At COAI today: the full Signal/Noise — the three clocks, why coding is the one place the premium survives, and the validation playbook — is live at getcoai.com.

Can you deploy the frontier thing before it goes free? Should you? We map which of your workloads can beat the clock and which should ride the cheap bench starting today. If the inference bill is forcing the question, that's the conversation we want to have.

ONE — A NUMBER THAT SUMMARIZES THE DAY

23×. That's how much cheaper the model Ensemble Health swapped to is than the OpenAI frontier tier it dropped — same vendor, same hospital revenue-cycle work, a $100-million AI budget on the line, and it held. Across that routing platform, 65% of June's tokens now run on open-source models. The frontier capability isn't worthless. It's that by the time most companies finish deploying it, the cheap bench already does the job. The moat was never the model. It was knowing that.

THREE — ACTIONS TO TAKE TODAY

Audit one workload's model bill today. Take your highest-volume AI task, run it on a cheap or open model against the same test set, and check the output holds. That is exactly the move that found Ensemble a 23x cut. If nobody in your shop owns the question "is this the cheapest model that does the job," you just found your assignment.

Build the scoreboard before you scale. The reason 95% of pilots show no return is that nobody could grade the work, so nobody trusted it enough to ship. Pick one workflow and write down, in plain words, what "right" looks like. The team that can grade the output is the team that deploys it before the capability commoditizes.

Standardize on a routing rule, not a model. Frontier tokens for the 20% of work where the extra smarts change the outcome; cheap or open for the rest. Write the rule down and give someone the keys. Today's frontier is next quarter's commodity, and a static default quietly overpays every day you leave it alone.

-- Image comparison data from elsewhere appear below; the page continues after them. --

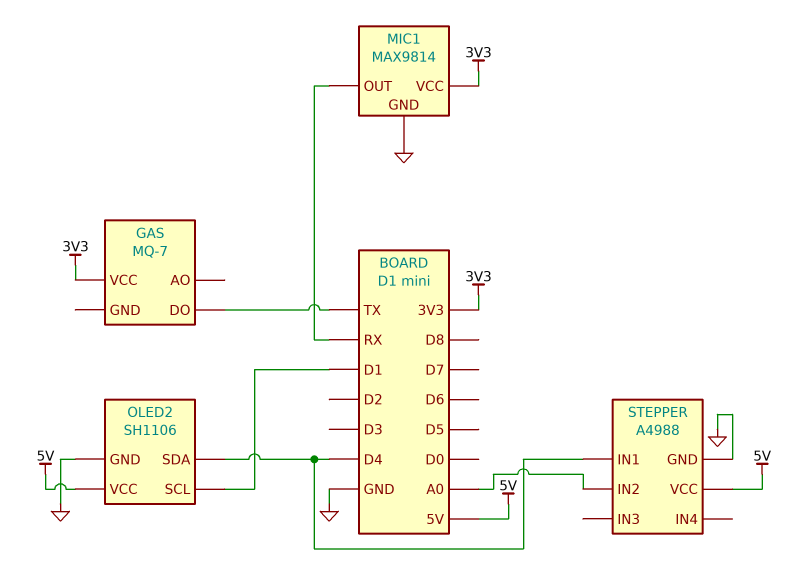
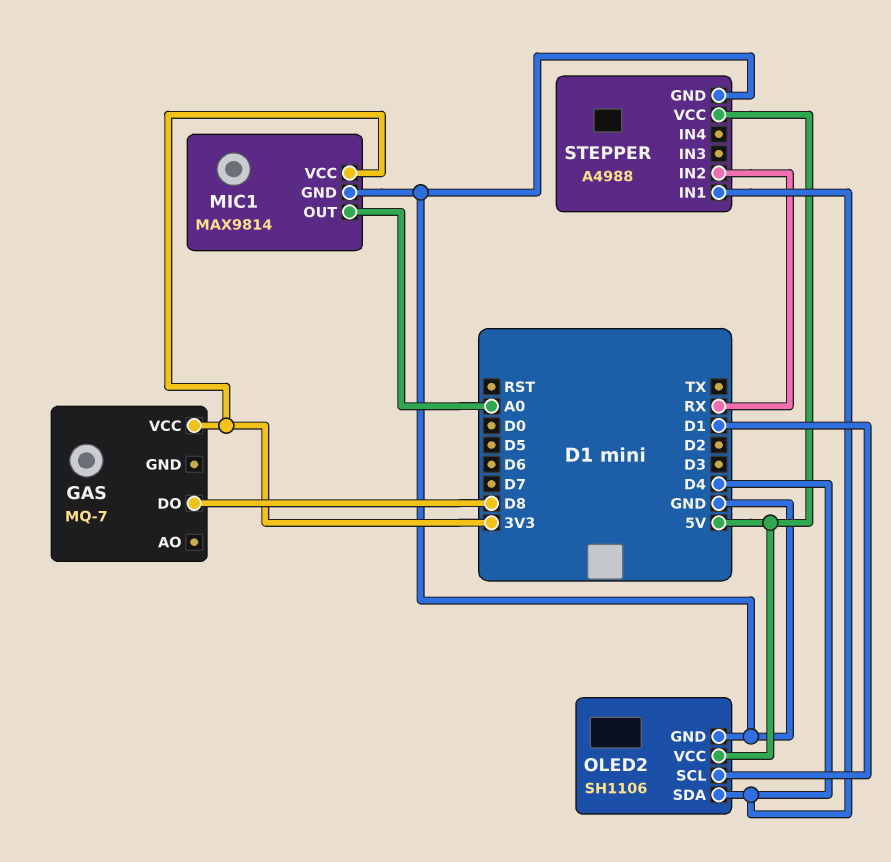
GAS pin DO: TX -> D8
MIC1 pin OUT: RX -> A0
STEPPER pin IN2: A0 -> RX

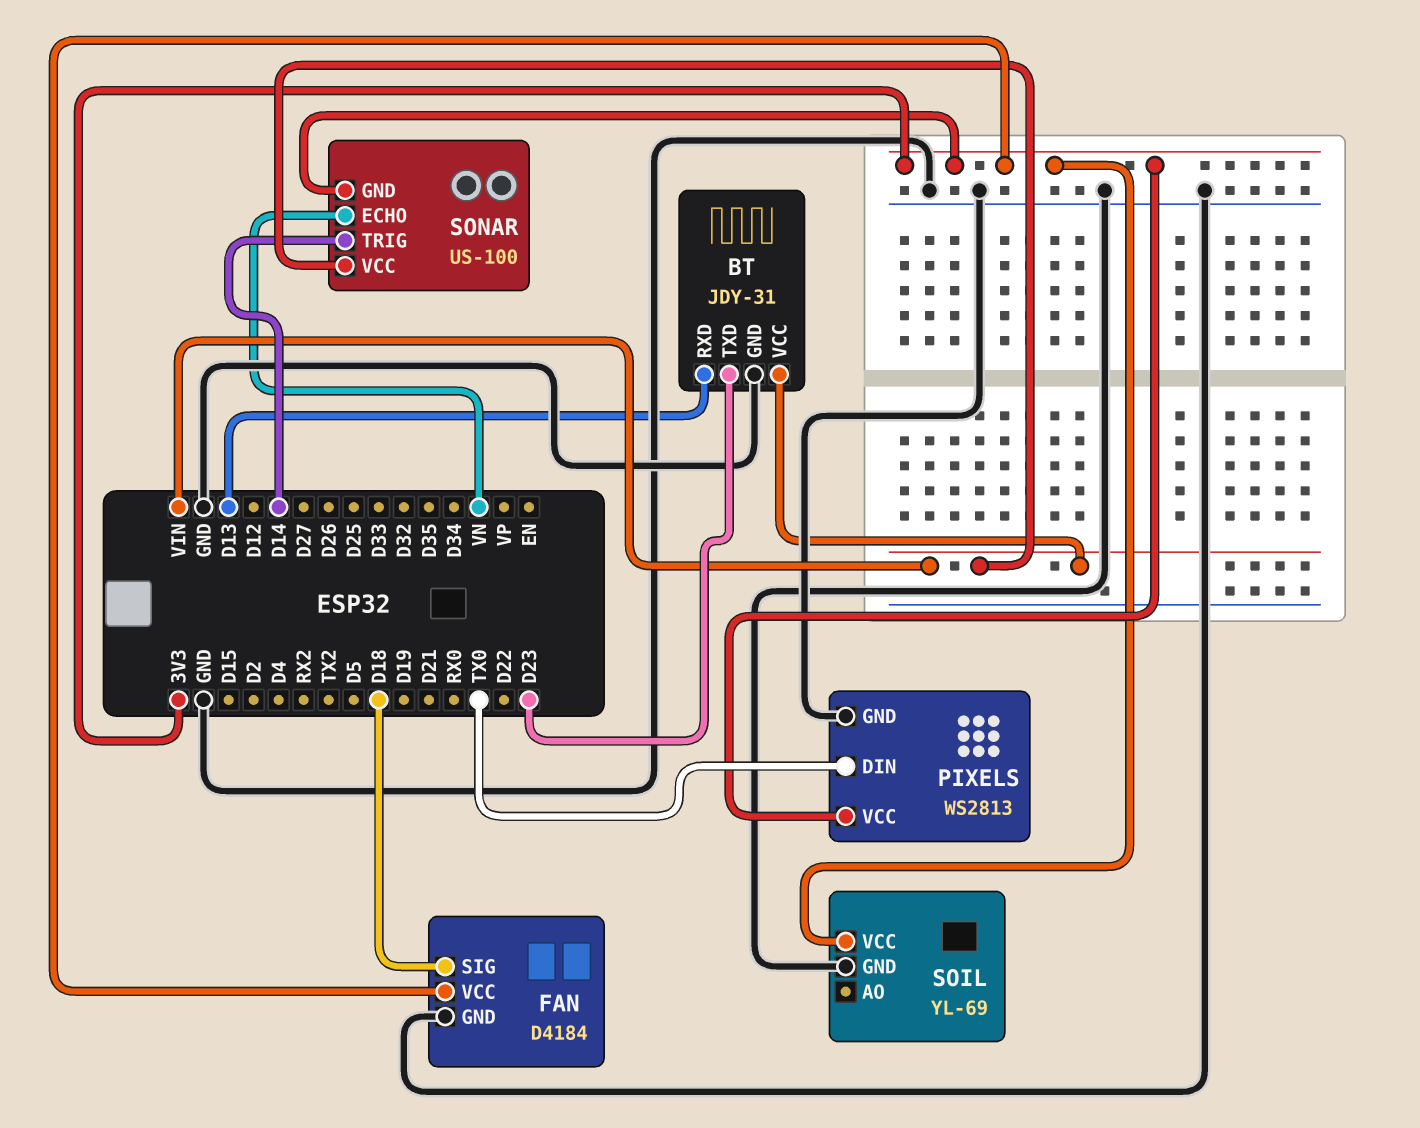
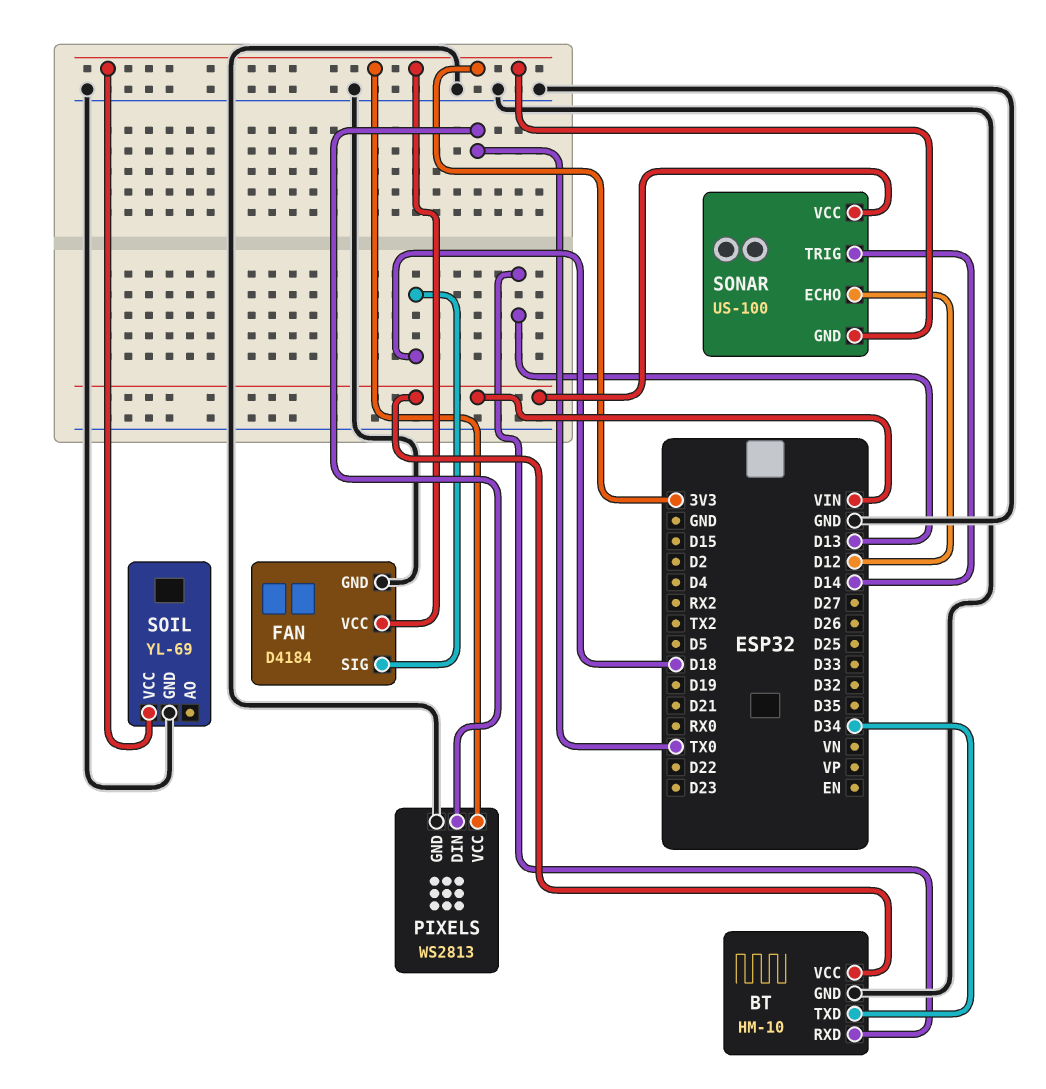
BT: JDY-31 -> HM-10
BT pin TXD: D23 -> D34
SONAR pin ECHO: VN -> D12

FIVE — STORIES TO KEEP YOU INFORMED

Thursday, June 25

A $100M buyer calls the frontier 23× too expensive. (Full analysis above.) Ensemble Health moved hospital revenue-cycle work to a model 23 times cheaper than OpenAI's top tier and said it worked; 65% of its platform's June tokens were open-source. The expensive model just became optional.

OpenAI becomes a chip company. (Full analysis above.) The Jalapeño "Intelligence Processor," built with Broadcom, is OpenAI's first in-house silicon and its bid to go full-stack. Read it plainly: the only way to defend a token margin buyers won't pay is to own the cost of making the token.

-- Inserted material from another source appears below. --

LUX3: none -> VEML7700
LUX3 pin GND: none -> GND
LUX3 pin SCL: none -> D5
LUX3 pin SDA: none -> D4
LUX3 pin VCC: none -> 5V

The memory trade cracked. The Philadelphia chip index dropped 7.9%, Micron and SanDisk roughly 13% each, and Korea's Kospi tripped its circuit breaker — one session before Micron's earnings call. The market's first real vote that the AI-capex bill could be near its peak, not its floor.

Agility Robotics heads to Wall Street at $2.5B. The warehouse-humanoid maker is going public via SPAC — labor-as-a-service underwritten by the public markets. The question isn't whether Digit walks. It's whether the math pencils against a forklift and a person.

Gemini 3.5 Flash gets native computer use. Google baked agentic computer-use into its cheap, fast tier. A capability that was a premium standalone six months ago now ships down-market — the commoditization clock, running exactly on time.

MARK TO MARKET

Where the cycle caught up to us this week.

The model isn't the moat. "The lever is free; the value is the fulcrum — proprietary data, judgment, distribution" (us, Show Me Where to Put the Fulcrum, Jun 16) → Microsoft's Brad Smith, amplifying Emergence Capital's Gordon Ritter, "the lasting value of AI won't reside in any single model" (his phrase: "above the model"), reposted by Satya Nadella (X, Jun 24).

Own the router, not the model. "When the model is a rental, own the layer that decides which one gets the part" (us, Central Casting, Jun 23) → Implicator on Sakana Fugu: buyers get "one black-box router… a new layer they still cannot see" (Implicator.ai, Jun 24).

The tape doesn't lie. We just read it early.